In summary, CFSD-UAVNet demonstrates significant advantages in handling complex maritime scenarios and varying lighting conditions. However, other algorithms reveal limitations in feature extraction, target differentiation, and background interference suppression in cases of detection errors.
The comparative experiment visualizations on the MOBDrone dataset are illustrated in
Figure 13.
Figure 13a illustrates small object detection under complex natural backgrounds at high altitudes using UAVs. In the image, the drowning person is located near coastal rocks, with textures similar to those of the rocks and ocean waves, making the detection task highly challenging. Except for the CFSD-UAVNet algorithm, none of the other algorithms successfully detected the drowning person, indicating their insufficient robustness in this scenario and their weaker ability to recognize small objects against such challenging backgrounds.
Figure 13b presents the detection of a distant small object over the open sea. The target’s small size and low visibility against the background compound the challenge of detection. Additionally, due to the wave fluctuations, the target’s edges are blurred, requiring detection algorithms to exhibit strong robustness. Notably, the detection bounding box for the target should be positioned above and around the head of the drowning person.
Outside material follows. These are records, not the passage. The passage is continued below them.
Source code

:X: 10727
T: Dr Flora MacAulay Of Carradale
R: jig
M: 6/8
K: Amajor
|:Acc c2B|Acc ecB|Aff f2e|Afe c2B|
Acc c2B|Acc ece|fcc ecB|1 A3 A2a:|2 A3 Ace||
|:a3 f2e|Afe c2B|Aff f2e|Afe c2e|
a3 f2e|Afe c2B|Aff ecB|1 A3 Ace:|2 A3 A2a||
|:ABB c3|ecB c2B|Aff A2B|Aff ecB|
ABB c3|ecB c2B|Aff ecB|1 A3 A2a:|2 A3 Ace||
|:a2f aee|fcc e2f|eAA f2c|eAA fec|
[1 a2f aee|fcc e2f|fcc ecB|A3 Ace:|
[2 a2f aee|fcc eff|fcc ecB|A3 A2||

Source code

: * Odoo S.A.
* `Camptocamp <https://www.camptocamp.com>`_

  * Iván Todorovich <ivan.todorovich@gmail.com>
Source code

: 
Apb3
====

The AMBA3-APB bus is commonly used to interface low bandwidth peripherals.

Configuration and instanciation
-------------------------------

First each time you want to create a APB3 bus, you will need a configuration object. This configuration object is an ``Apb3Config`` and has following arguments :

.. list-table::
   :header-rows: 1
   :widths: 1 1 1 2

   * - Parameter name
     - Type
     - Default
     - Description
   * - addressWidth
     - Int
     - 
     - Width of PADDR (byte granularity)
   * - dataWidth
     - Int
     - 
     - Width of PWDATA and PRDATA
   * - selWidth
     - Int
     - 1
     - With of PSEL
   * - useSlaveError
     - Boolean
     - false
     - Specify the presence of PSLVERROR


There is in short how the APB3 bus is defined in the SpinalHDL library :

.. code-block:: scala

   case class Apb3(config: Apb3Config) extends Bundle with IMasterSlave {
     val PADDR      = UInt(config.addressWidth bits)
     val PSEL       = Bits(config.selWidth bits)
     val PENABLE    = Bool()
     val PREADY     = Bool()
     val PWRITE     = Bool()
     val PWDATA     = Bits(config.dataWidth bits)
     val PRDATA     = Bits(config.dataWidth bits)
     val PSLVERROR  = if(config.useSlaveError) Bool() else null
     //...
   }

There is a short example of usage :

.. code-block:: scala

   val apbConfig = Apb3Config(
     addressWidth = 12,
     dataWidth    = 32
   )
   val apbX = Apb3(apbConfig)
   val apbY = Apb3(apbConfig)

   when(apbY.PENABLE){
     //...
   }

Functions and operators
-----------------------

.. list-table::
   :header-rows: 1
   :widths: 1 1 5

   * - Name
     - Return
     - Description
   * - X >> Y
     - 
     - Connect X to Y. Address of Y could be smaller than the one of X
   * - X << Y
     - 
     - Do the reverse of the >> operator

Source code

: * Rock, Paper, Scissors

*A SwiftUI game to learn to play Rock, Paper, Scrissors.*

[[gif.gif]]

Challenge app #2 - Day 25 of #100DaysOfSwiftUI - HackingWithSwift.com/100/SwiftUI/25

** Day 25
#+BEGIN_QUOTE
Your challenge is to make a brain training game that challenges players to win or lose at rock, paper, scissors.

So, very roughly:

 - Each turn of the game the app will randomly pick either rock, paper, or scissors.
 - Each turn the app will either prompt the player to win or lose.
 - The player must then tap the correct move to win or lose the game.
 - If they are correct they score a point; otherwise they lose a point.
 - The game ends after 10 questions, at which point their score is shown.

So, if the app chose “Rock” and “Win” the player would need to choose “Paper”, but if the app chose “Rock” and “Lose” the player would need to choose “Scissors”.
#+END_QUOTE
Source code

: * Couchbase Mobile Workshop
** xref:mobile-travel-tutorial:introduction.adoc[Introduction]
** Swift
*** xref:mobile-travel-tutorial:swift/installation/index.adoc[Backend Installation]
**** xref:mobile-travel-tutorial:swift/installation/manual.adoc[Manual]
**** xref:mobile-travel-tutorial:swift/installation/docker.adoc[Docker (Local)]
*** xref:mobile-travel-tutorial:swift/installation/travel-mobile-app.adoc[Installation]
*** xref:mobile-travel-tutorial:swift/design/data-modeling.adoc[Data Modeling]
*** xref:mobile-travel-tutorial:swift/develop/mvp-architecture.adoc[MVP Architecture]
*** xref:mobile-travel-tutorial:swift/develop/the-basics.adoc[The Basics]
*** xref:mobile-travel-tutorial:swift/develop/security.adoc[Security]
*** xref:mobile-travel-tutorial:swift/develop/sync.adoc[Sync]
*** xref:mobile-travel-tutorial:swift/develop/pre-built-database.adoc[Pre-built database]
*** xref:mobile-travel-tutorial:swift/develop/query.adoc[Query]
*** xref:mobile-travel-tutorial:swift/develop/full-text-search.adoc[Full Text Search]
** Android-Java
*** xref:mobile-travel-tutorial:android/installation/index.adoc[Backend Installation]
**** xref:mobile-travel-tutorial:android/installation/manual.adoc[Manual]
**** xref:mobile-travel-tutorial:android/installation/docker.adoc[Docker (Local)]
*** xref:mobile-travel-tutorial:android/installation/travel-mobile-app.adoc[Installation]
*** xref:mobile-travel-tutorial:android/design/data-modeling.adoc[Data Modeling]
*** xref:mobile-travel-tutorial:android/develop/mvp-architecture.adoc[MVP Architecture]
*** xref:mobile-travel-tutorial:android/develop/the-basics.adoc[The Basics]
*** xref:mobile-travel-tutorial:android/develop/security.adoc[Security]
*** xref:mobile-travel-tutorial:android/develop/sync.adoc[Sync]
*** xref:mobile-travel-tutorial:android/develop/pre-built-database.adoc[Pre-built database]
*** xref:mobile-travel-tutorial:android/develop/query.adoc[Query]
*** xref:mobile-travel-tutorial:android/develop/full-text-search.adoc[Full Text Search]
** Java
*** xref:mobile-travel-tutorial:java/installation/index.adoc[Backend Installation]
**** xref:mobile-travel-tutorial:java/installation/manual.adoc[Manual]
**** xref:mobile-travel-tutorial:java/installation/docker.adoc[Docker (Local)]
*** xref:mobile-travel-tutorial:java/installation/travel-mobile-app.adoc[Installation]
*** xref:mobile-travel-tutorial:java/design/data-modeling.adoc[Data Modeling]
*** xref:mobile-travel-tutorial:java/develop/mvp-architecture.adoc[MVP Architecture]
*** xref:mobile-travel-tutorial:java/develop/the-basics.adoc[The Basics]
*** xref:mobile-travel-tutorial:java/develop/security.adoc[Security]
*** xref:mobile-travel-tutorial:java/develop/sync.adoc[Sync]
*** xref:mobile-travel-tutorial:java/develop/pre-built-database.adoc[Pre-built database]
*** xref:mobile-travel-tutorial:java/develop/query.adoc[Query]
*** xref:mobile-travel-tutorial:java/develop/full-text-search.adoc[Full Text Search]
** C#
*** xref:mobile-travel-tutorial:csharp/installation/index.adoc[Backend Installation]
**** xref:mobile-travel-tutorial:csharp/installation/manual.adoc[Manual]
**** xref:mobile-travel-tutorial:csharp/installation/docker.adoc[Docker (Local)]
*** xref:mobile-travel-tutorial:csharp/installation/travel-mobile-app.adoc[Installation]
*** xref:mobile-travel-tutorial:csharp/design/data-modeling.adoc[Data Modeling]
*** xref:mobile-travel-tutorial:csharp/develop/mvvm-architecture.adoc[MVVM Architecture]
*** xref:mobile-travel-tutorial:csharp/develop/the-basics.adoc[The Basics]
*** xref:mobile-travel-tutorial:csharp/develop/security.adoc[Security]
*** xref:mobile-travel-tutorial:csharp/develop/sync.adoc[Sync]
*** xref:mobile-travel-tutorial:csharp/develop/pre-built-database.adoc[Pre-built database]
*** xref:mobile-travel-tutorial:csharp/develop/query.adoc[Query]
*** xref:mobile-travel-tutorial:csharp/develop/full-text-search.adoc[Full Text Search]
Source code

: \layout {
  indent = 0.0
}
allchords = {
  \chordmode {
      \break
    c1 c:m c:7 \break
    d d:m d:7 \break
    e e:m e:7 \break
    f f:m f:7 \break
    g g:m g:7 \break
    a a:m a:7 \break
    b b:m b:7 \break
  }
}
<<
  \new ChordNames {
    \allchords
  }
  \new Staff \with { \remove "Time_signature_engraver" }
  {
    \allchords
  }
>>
The DETR algorithm’s bounding box, however, is positioned at the hand of the person, while YOLOv8 places the bounding box at the feet of the person, failing to fully detect the individual. This may be attributed to the incomplete feature extraction of small objects by these algorithms. Faster-RCNN, YOLOv3-tiny, and YOLOv5 all fail to detect the target, potentially due to susceptibility to wave interference during distant small object detection. Although YOLOv3 detects the target, it misclassifies the drowning person as a boat, likely due to its insufficient representation of small object features, especially against complex backgrounds where targets and similarly textured regions are easily confused, resulting in misclassification. Only CFSD-UAVNet successfully detects the drowning person, demonstrating its exceptional capabilities in feature extraction and object recognition in complex scenarios.